There have been many mechanisms suggested by marketing academics to describe how this is achieved in practice; ranging from historical, through cost-plus, to competitive pricing. Even so, it is arguable that the analogue of a 'market price' still enters into the equation in the shape of the expectations of the supplier, and of the purchaser, as to what will be - on the date of future supply - the generally prevailing price which they will be required to meet. As this is a repeat-purchased good, as indeed are most consumer goods, the price can be assumed to be based upon the currently applying price modified by an allowance for the expected inflation over the period in question.

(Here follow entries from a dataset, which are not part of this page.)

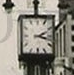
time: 2:17
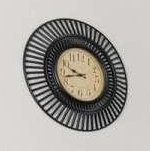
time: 9:42
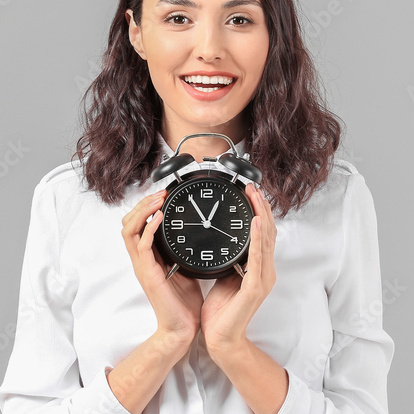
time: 12:54
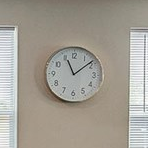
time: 11:08
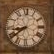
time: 8:39
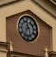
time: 11:35
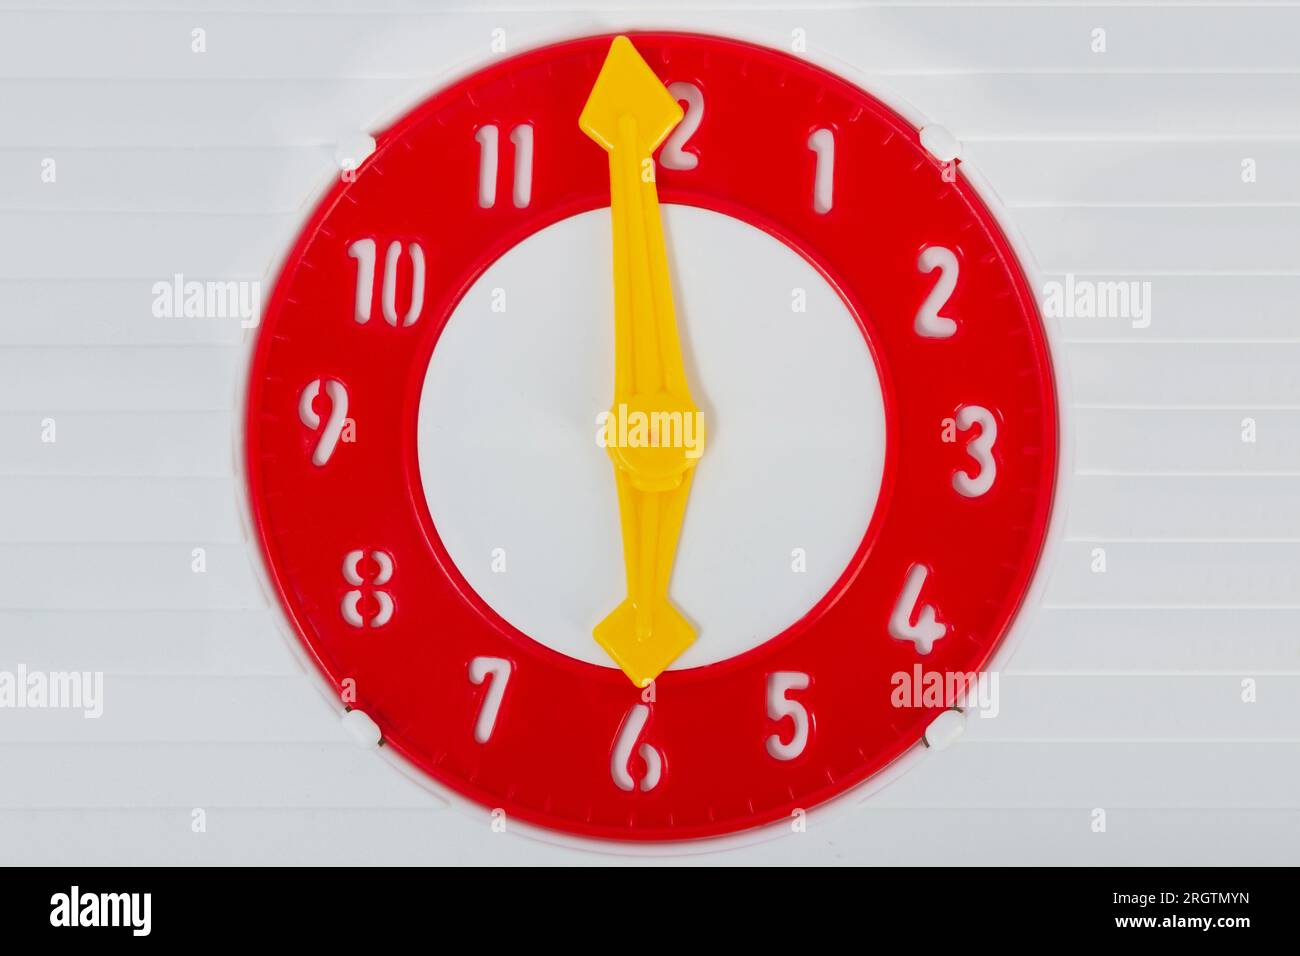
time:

This can be simply represented by the equation:
Pf = Pc(1 + Ie + Iδ)
Where Pf = Future Price, Pc = Current Price, Ie = Average Expected Inflation, and Iδ = Individual Deviation from the Average (Expected) Inflation.[this compares, for instance, with the rather more complex form of even the ‘simple’ representation of the rational expectations hypothesis given by Gerrard [23]:
t-1 Xet =E(X t|O t-1)]
where t-1 Xet is the rational expectation formed in period t-1 of the variable, X, in period t and E(X t|O t-1) is the mathematical expectation of Xt conditional on the information set O t-1 available in period t-1 (where the whole is characterised by unbiasedness and orthogonality)].
The last term allows for the fact that the individual’s information is bounded, and their interpretation of it may not be as rational as many economists’ would wish. If, however, we aggregate a sufficient number of such individual decisions the resulting new aggregate price is:
ΣPf = ΣPc(1 + Ie + Iδ)
As suggested earlier, it may then be reasonably assumed that the individual deviations are effectively random and will sum to zero - indeed that is, by definition, the case for the average price [this is a key feature of the generalised hypothesis, as it is for the rational expectations hypothesis, hence the emphasis on aggregation]. The resulting new ‘market price’ average (Pa) therefore will be:
Pa = ΣPc(1 + Ie)/n (where the number in the population is n)
or
Pa = Pc + ΣPcIe/n
It is, thus, possible to focus on the overall, average, expectations (of the total population) as to what inflation will be - and this becomes a self-fulfilling (prophetic) expectation.
LIMITATIONS OF THE SPECIAL HYPOTHESIS
Unfortunately, real life is normally not quite so simple. Even in the case of the Special Hypothesis some individual inputs can distort the overall aggregate. In particular, governments - at the national level - can intervene to influence this process [in contrast with rational expectations theory, which typically only allows for short-run stabilisation policies to succeed]. Indeed, despite economists’ rational expectations, this is arguably the one area where they have learned to intervene in order to manipulate expectations (as the hypothesis allows); most notably, in recent years, by using interest rates as a signal.
Beyond this, most issues are significantly more complex - and are linked in complex ways to other issues. In addition, the population's reaction to them is dynamic; changing over time. This dynamic complexity defeats simple analysis; as it has defeated the simple rational expectations hypothesis. In particular, it defeats most attempts at building mathematical models to predict the future; and, in any case, these are typically are based only upon macro factors. Any form of regression analysis, which is typically used to determine the exact relationships in the creation of such models, is defeated on both counts.